**Required tasks:**
a – In the passage on patch-tissue dynamics, what is the time constant τ of the system set equal to?
b – Continue the derivation of patch-tissue dynamics from the point after Eq. A8.

The effective continuous time dynamics of M on a single patch are governed by the equation

$$\dot{M}\left(t\right)=\alpha \beta -\alpha M(t)$$ (A1)

(the units of the quantities M, α and β are arbitrary, although M and β must have the same units). Equation A1 has the solution

$$\text{M}\left(t\right)=\beta -\left[M\left(0\right)-\beta \right]e^{-\alpha t}=\text{β}-\left[M\left(0\right)-\text{β}\right]e^{-\frac{t}{\text{τ}}}$$ (A2)

where we have set τ = 1/α as the time constant of the system.

When there are different numbers of anabolic and catabolic agents, the more general finite difference version of Eq. A1 describes what happens to a single patch of tissue when there is equal probability of having an anabolic or a catabolic agent land on it, and is given by

$$M_{j+1}-M_j=\alpha \beta {\nu }_j-\alpha M_j\left(1-{\nu }_j\right)={\delta }_j$$ (A3)

where j is discrete time, ν_j is an uncorrelated random variable that takes a value of 0 with probability 0 < q < 1 and a value of 1 with probability 1 − q. The expected value of ν_j is then

$$\mathbb{E}\left\{{\nu }_j\right\}=0\times q+1\times \left(1-q\right)=1-q$$ (A4)

where $\mathbb{E}\{·\}$ denotes the statistical expectation operator. The right-hand side of Eq. A4 also applies to the expected value of ${\nu }_j^2$, so $\mathbb{E}\left\{{\nu }_j^2\right\}=1-q$.

The expectation of each side of Eq. A3 under these conditions is

$$\mathbb{E}\left\{{\delta }_j\right\}=\mathbb{E}\left\{\alpha \beta {\nu }_j-\alpha M_j\left(1-{\nu }_j\right)\right\}=\alpha \beta \left(1-q\right)-\text{α}q\mathbb{E}\left\{M_j\right\}$$ (A5)

where we have used the fact that since ν_j and M_j are uncorrelated, the expectation of their product is the product of their expectations.

If the sequence {M_j} converges on average toward a fixed point M^* for large j then, in the limit as j tends to infinity, $\mathbb{E}\left\{{\delta }_j\right\}=0$. Equation A5 then gives

$$\mathbb{E}\left\{M_j\right\}=M^{*}=\frac{\beta \left(1-q\right)}{q}$$ (A6)

We can derive an expression for the steady-state variance of {M_j} by first noting that

$$\mathbb{E}\left\{M_{j+1}^2\right\}=\mathbb{E}\left\{{\left(M_j+{\delta }_j\right)}^2\right\}=\mathbb{E}\left\{M_j^2\right\}+2\mathbb{E}\left\{M_j{\delta }_j\right\}+\mathbb{E}\left\{{\delta }_j^2\right\}$$ (A7)

The middle term on the right-hand side of Eq. A7 can be written as

$$\begin{array}{l}2\mathbb{E}\left\{M_j{\delta }_j\right\}=2\mathbb{E}\left\{M_j\left(\alpha \beta {\nu }_j-\alpha M_j+\text{α}{M}_j{\nu }_j\right)\right\}\\ =2\text{α}\left[\frac{{\text{β}}^2{\left(1-q\right)}^2}{q}-q\mathbb{E}\left\{M_j^2\right\}\right]\end{array}$$ (A8)

Dataset entries:
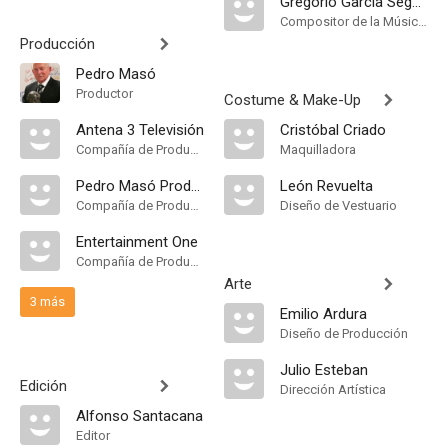
Gregorio García Segura
Compositor de la Música Original
Producción
Pedro Masó
Productor
Costume & Make-Up
Antena 3 Televisión
Cristóbal Criado
Compañía de Produccion
Maquilladora
Pedro Masó Producciones Cinematográficas
León Revuelta
Compañía de Produccion
Diseño de Vestuario
Entertainment One
Compañía de Produccion
Arte
3 más
Emilio Ardura
Diseño de Producción
Julio Esteban
Edición
Dirección Artística
Alfonso Santacana
Editor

**Responses in order:**
a – τ = 1/α.

b –
The last term on the right-hand side of Eq. A7 can be written as

$$\begin{array}{l}\mathbb{E}\left\{{\delta }_j^2\right\}=\mathbb{E}\left\{{\alpha }^2{\left(\beta {\nu }_j-M_j+M_j{\nu }_j\right)}^2\right\}\\ ={\alpha }^2\left[{\beta }^2\left(1-q\right)+q\mathbb{E}\left\{M_j^2\right\}\right]\end{array}$$ (A9)

Substituting Eqs. A8 and A9 into Eq. A7 gives

$$\begin{array}{l}\mathbb{E}\left\{M_{j+1}^2\right\}=\mathbb{E}\left\{M_j^2\right\}+2\alpha \left[\frac{{\beta }^2{\left(1-q\right)}^2}{q}-q\mathbb{E}\left\{M_j^2\right\}\right]+{\alpha }^2\left[{\text{β}}^2\left(1-q\right)+q\mathbb{E}\left\{M_j^2\right\}\right]\\ =\mathbb{E}\left\{M_j^2\right\}+\frac{2\alpha {\beta }^2{\left(1-q\right)}^2+{\text{α}}^2{\text{β}}^2\left(1-q\right)q}{q}+q\text{α}\left(\text{α}-2\right)\mathbb{E}\left\{M_j^2\right\}\end{array}$$ (A10)

Because $\mathbb{E}\left\{M_{j+1}^2\right\}=\mathbb{E}\left\{M_j^2\right\}$ in the limit as j tends to infinity, Eq. A10 reduces to

$$\mathbb{E}\left\{M_j^2\right\}=\frac{2{\beta }^2{\left(1-q\right)}^2+{\alpha \beta }^2\left(1-q\right)q}{q^2\left(2-\alpha \right)}$$ (A11)

The steady-state variance of M_j over time is therefore

$$\begin{array}{l}{\sigma }_{\text{t}}^2=\mathbb{E}\left\{M_j^2\right\}-\mathbb{E}{\left\{M_j\right\}}^2=\frac{2{\beta }^2{\left(1-q\right)}^2+{\alpha \beta }^2\left(1-q\right)q}{q^2\left(2-\text{α}\right)}-{\left[\frac{\text{β}\left(1-q\right)}{q}\right]}^2\\ =\frac{{\text{αβ}}^2\left(1-q\right)}{q^2\left(2-\alpha \right)}=\frac{{\text{β}}^2\left(1-q\right)}{q^2\left(2\text{τ}-1\right)}\end{array}$$ (A12)

Equation A12 has a singularity at α = 2 but this is moot because α is a fraction < 1. Equation A12 also shows that having the sequence {M_j} converge more slowly toward M^* by increasing τ leads to a reduction in its temporal variance at steady state.